Men alone were likely to kill people while poisoning them as part of a practical joke, though how funny the victim found it, even if they survived to laugh, is questionable. Children were surprisingly likely to use poison. A Punch cartoon showed a child barely able to see over a druggist's counter buying arsenic; the youngest poisoner Watson encountered was just 11 years old.

Children were also quite likely to be poisoned. Between 1863 and 1887, homicide victims (from all causes) were more likely to be children under five than all other age groups combined, and poison took its share of this grisly toll. "I'll poison you out of the road" was a threat easily understood by children of the Victorian poor.

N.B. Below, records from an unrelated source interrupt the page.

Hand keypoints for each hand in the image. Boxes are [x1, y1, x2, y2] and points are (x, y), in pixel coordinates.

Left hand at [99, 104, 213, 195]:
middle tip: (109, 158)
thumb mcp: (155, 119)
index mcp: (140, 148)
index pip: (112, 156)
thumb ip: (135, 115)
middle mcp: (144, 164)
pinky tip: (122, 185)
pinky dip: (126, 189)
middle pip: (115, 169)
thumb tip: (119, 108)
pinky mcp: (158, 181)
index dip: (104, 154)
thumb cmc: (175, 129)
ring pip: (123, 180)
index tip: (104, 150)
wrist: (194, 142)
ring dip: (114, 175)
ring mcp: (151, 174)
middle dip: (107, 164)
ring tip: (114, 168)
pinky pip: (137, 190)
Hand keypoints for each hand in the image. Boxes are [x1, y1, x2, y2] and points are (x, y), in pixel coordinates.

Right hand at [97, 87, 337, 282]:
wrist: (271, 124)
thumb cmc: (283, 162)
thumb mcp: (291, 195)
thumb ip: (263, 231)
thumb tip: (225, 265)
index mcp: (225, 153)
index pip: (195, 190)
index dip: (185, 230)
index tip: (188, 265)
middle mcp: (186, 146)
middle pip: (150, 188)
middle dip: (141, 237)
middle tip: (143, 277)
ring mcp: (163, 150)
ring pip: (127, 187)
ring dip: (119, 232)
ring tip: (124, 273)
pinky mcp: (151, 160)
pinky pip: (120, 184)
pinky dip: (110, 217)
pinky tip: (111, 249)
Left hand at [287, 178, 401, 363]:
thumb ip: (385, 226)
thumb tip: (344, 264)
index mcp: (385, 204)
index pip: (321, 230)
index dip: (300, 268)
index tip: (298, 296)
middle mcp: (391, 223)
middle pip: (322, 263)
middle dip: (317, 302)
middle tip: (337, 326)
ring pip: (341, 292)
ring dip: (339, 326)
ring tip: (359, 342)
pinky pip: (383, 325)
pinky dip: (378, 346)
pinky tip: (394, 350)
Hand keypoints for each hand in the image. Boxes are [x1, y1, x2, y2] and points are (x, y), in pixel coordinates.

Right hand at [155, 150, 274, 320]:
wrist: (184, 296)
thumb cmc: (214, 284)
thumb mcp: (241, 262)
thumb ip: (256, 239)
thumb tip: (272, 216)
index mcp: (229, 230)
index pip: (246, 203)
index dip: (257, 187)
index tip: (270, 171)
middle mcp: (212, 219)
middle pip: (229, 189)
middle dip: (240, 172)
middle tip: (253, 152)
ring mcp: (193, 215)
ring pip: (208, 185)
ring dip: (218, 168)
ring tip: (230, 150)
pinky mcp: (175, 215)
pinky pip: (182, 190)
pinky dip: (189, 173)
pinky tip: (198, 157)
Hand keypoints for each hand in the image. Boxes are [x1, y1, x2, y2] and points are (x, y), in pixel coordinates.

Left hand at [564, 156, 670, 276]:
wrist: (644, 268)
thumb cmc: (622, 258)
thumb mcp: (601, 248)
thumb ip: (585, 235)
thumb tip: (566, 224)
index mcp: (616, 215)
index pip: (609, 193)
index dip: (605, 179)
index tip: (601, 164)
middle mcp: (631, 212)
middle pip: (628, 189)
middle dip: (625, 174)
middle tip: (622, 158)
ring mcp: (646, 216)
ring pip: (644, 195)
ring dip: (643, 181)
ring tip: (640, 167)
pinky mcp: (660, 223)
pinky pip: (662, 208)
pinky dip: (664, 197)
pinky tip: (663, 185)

Courts forcing fathers to pay for the upbringing of their illegitimate children often resulted in a swift dispatch of the infant. Even more miserable were cases such as that of Rebecca Smith, who poisoned eight of her babies for fear they might "come to want", so that she could give what little food she had to the remaining child. In 1849 she became the last women to be hanged in England for the murder of her own baby


Dumplings, it seems, were an especially good vehicle for poison; hence the title of this post.

The Guardian's review left me a little confused, I have to admit: why were there so many poisonings in 18th- and 19th-century English history? (Or were there? Perhaps the cases described by Watson were more noteworthy for their gruesomeness than for their frequency...) Was the lack of regulation of poisons the main cause? How did the crime rate compare to the murder rate today?

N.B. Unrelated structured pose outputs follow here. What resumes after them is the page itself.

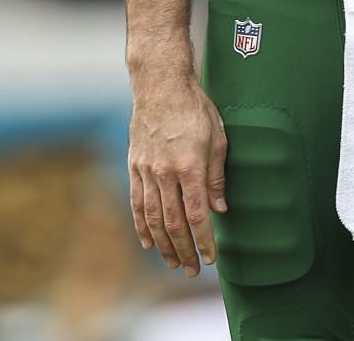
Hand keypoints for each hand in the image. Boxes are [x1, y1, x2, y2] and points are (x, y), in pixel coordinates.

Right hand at [128, 70, 227, 274]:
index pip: (197, 215)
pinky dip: (141, 226)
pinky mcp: (134, 166)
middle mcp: (165, 172)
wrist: (160, 85)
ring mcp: (146, 170)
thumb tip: (219, 209)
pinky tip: (148, 242)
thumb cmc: (194, 108)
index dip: (204, 241)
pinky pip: (137, 203)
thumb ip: (216, 177)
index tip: (211, 259)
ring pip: (153, 218)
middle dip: (184, 251)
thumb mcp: (217, 138)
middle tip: (191, 270)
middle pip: (173, 223)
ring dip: (163, 245)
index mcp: (189, 166)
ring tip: (172, 263)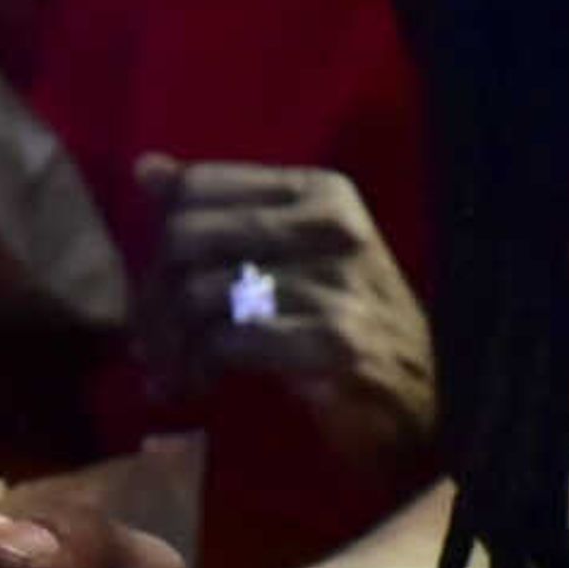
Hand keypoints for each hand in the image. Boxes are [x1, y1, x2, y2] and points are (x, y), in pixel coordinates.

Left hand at [132, 157, 436, 471]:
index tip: (156, 286)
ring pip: (200, 294)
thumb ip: (222, 210)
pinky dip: (198, 370)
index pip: (199, 188)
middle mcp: (332, 225)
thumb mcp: (291, 254)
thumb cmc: (347, 322)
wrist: (422, 399)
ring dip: (170, 343)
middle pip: (188, 237)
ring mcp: (337, 284)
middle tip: (150, 341)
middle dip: (154, 297)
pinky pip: (228, 343)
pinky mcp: (334, 342)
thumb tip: (146, 168)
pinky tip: (199, 387)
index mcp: (319, 190)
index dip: (156, 241)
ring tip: (170, 371)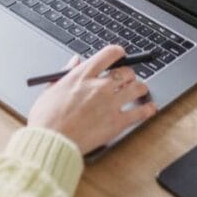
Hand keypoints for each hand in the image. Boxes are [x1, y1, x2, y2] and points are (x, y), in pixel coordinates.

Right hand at [27, 46, 156, 153]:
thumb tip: (75, 60)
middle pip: (126, 72)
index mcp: (83, 75)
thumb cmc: (46, 119)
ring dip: (140, 89)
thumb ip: (67, 72)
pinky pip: (140, 112)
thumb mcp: (51, 89)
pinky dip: (148, 109)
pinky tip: (150, 108)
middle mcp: (99, 86)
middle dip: (128, 75)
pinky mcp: (117, 122)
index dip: (118, 53)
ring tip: (139, 92)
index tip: (120, 56)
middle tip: (126, 81)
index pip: (109, 54)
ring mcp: (110, 104)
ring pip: (138, 88)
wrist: (51, 142)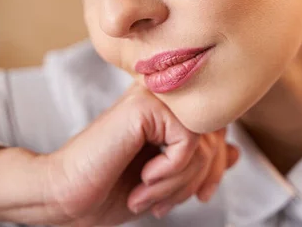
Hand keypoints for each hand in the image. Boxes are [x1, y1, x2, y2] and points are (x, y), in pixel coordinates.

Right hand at [42, 83, 238, 225]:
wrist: (66, 194)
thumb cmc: (109, 187)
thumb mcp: (167, 178)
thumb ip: (198, 161)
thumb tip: (235, 151)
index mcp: (167, 111)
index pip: (219, 129)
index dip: (218, 166)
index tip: (201, 195)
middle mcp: (162, 97)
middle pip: (217, 134)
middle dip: (203, 178)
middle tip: (170, 203)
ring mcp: (153, 97)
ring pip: (204, 141)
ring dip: (180, 182)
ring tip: (150, 198)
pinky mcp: (145, 106)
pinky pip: (187, 142)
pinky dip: (171, 173)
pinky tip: (144, 181)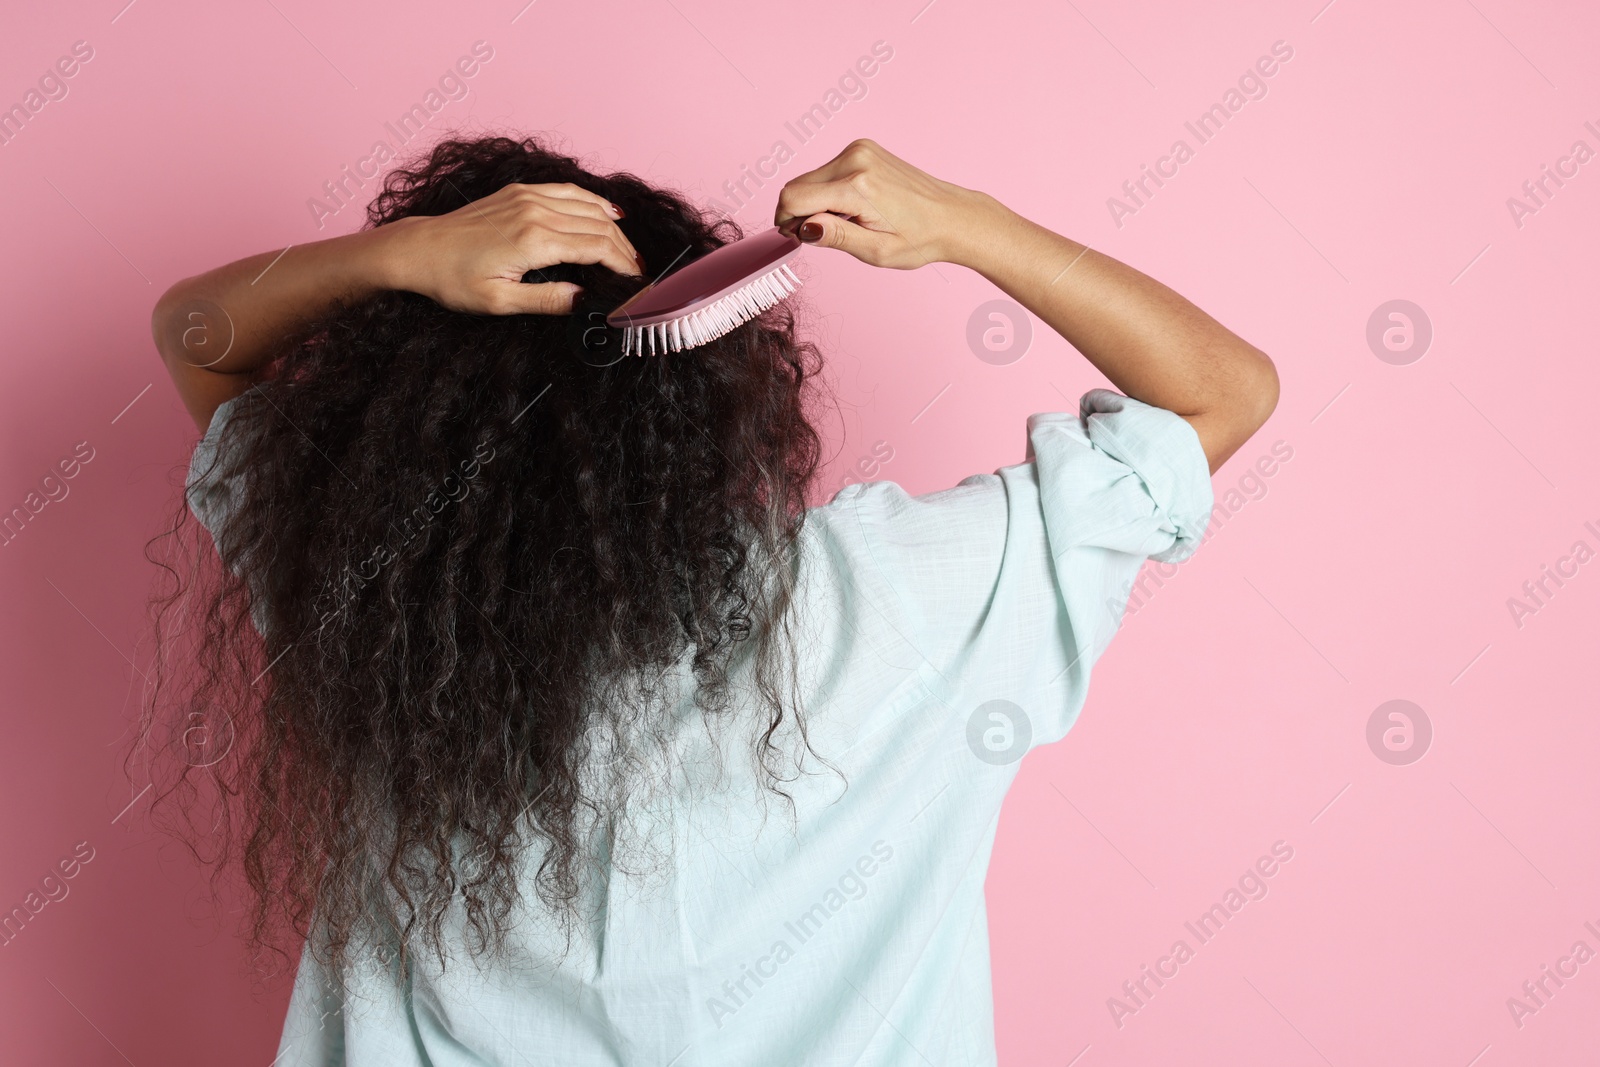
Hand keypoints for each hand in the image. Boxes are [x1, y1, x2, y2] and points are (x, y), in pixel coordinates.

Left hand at [382, 183, 642, 314]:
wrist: (419, 250)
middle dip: (625, 249)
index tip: (637, 282)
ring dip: (613, 227)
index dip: (624, 266)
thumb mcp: (499, 302)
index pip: (597, 249)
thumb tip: (585, 301)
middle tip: (639, 271)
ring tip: (628, 249)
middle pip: (598, 226)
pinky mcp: (519, 192)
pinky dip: (592, 201)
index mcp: (534, 241)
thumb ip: (547, 301)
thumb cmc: (453, 280)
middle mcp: (535, 212)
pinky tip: (607, 212)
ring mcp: (527, 197)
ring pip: (588, 206)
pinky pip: (567, 191)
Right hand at [773, 139, 990, 269]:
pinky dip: (828, 191)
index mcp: (859, 186)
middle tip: (824, 235)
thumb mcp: (876, 251)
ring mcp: (859, 149)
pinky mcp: (862, 148)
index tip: (800, 239)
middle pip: (797, 186)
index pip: (794, 198)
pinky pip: (826, 172)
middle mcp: (856, 159)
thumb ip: (836, 237)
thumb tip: (803, 227)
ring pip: (809, 179)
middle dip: (799, 213)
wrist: (952, 217)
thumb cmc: (920, 239)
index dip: (787, 223)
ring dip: (815, 202)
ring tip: (846, 222)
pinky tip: (852, 207)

Then again, perhaps it's the present day--when poison isn't a terribly common means of murder--that's atypical. Reading The Guardian's review, I have no idea how serious a work of history Watson's book really is. Even so, I get the clear sense that I'm ignorant of a lot of Victorian history. What makes this review so intriguing, I think, is the way it combines the familiar with the unexpected. No one who's even vaguely familiar with Dickens should be surprised that poverty and starvation faced a lot of Victorians. Nevertheless, the fact that English children were able to resort to poisoning, and the idea that this didn't surprise the readers of Punch, comes as something of a shock. But should it?

One of these days I may get around to writing about some more serious history. For now, though, I'll just indulge my interest in English crime as I wait for my dissertation proposal hearing. The excitement never dies!